Table - CDC ACM Line Coding Functions#
Function | Description |
---|---|
| Your application can get the current line coding settings set either from the host with SetLineCoding requests or with the function |
| Your application can set the line coding. The host can retrieve the settings with the GetLineCoding request. |
Line Control#
The USB host controls the line control (RTS and DTR pins, break signal, and so on) of the CDC ACM device. When necessary, your application is responsible for applying the line controls.
A function is provided to retrieve and set the current line controls, as are described in the table below.
Table - CDC ACM Line Control Functions#
Function | |
---|---|
| Your application can get the current control line state set by the host with the SetControlLineState request. |
Line State#
The USB host retrieves the line state at a regular interval. Your application must update the line state each time it changes. When necessary, your application is responsible for setting the line state.

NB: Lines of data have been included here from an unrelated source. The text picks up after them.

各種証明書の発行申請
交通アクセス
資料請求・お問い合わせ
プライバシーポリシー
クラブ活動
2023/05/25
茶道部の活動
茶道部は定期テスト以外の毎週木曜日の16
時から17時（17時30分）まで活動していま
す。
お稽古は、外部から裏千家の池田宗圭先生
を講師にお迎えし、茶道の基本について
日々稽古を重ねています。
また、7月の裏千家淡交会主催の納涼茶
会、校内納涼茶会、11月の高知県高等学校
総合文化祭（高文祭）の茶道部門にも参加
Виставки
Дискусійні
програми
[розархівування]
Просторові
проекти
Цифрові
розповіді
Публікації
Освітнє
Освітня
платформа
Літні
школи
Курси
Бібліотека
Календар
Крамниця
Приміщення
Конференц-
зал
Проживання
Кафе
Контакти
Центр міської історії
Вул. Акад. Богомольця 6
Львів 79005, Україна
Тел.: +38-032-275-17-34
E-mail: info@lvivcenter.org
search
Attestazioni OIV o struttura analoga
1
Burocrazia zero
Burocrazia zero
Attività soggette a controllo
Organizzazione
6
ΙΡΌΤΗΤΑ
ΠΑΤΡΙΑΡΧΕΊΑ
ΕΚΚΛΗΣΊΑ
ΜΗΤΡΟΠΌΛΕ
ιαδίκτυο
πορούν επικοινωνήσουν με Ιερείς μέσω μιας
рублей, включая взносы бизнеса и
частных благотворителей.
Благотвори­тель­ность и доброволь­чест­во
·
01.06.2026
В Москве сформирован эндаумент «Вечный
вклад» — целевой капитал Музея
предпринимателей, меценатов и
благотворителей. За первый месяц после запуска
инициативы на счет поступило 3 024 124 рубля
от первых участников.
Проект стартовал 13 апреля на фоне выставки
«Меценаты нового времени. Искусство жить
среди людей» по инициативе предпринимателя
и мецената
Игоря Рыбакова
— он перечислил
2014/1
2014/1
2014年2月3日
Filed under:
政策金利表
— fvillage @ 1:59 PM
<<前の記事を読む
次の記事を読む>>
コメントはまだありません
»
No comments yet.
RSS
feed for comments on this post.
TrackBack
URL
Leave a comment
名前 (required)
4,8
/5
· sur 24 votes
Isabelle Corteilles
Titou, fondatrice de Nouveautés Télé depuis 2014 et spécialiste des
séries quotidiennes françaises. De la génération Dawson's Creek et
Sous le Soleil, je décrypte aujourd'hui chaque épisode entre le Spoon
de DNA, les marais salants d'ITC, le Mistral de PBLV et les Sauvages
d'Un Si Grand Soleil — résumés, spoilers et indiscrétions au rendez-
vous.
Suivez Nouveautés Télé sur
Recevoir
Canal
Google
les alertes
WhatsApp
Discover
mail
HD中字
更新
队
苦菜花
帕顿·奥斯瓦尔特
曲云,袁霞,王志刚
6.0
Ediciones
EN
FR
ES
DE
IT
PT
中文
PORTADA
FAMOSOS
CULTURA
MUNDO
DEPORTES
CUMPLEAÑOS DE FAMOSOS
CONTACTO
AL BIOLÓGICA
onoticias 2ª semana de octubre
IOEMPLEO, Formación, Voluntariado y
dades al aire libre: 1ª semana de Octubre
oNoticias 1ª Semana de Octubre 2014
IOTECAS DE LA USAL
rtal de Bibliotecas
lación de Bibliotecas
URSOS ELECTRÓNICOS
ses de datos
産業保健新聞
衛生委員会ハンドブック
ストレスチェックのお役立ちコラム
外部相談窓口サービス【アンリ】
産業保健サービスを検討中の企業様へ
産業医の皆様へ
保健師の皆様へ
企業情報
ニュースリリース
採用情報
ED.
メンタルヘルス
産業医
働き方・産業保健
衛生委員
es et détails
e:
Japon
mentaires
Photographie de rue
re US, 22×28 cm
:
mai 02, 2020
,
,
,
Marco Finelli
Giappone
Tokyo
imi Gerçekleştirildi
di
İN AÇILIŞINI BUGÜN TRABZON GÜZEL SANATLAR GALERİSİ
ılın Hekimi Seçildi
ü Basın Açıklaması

Two functions are provided to retrieve and set the current line controls, as described in the table below.
Table - CDC ACM Line State Functions#
Function | |
---|---|
| Your application can set any line state event(s). While setting the line state, an interrupt IN transfer is sent to the host to inform about it a change in the serial line state. |
| Application can clear two events of the line state: transmission carrier and receiver carrier detection. All the other events are self-cleared by the ACM serial emulation subclass. |
Subclass Instance Communication#
Silicon Labs' ACM subclass offers the following functions to communicate with the host. For more details about the functions’ parameters, see the CDC ACM Subclass Functions reference.
Function name | Operation |
---|---|
| Receives data from host through a bulk OUT endpoint. This function is blocking. |
| Sends data to host through a bulk IN endpoint. This function is blocking. |
Table - CDC ACM Communication API Summary
sl_usbd_cdc_acm_read()
and sl_usbd_cdc_acm_write()
provide synchronous communication, which means that the transfer is blocking. In other words, upon calling the function, the application blocks until the transfer is complete with or without an error. A timeout can be specified to avoid waiting forever. The example below shows a read and write example that receives data from the host using the bulk OUT endpoint and sends data to the host using the bulk IN endpoint.
Listing - Serial Read and Write Example#
__ALIGNED(4) uint8_t rx_buf[2];
__ALIGNED(4) uint8_t tx_buf[2];
uint32_t xfer_len;
sl_status_t status;
status = sl_usbd_cdc_acm_read(subclass_nbr, (1)
rx_buf, (2)
2u,
0u, (3)
&xfer_len);
if (status != SL_STATUS_OK) {
/* An error occurred. Error handling should be added here. */
}
status = sl_usbd_cdc_acm_write(subclass_nbr, (1)
tx_buf, (4)
2u,
0u, (3)
&xfer_len);
if (status != SL_STATUS_OK) {
/* An error occurred. Error handling should be added here. */
}
(1) The class instance number created with sl_usbd_cdc_acm_create_instance()
provides an internal reference to the ACM subclass to route the transfer to the proper bulk OUT or IN endpoint.
(2) Your application must ensure that the buffer provided to the function is large enough to accommodate all the data. Otherwise, synchronization issues might happen.
(3) To avoid an infinite blocking situation, specify a timeout expressed in milliseconds. A value of ‘0’ makes the application task wait forever.
(4) The application provides the initialized transmit buffer.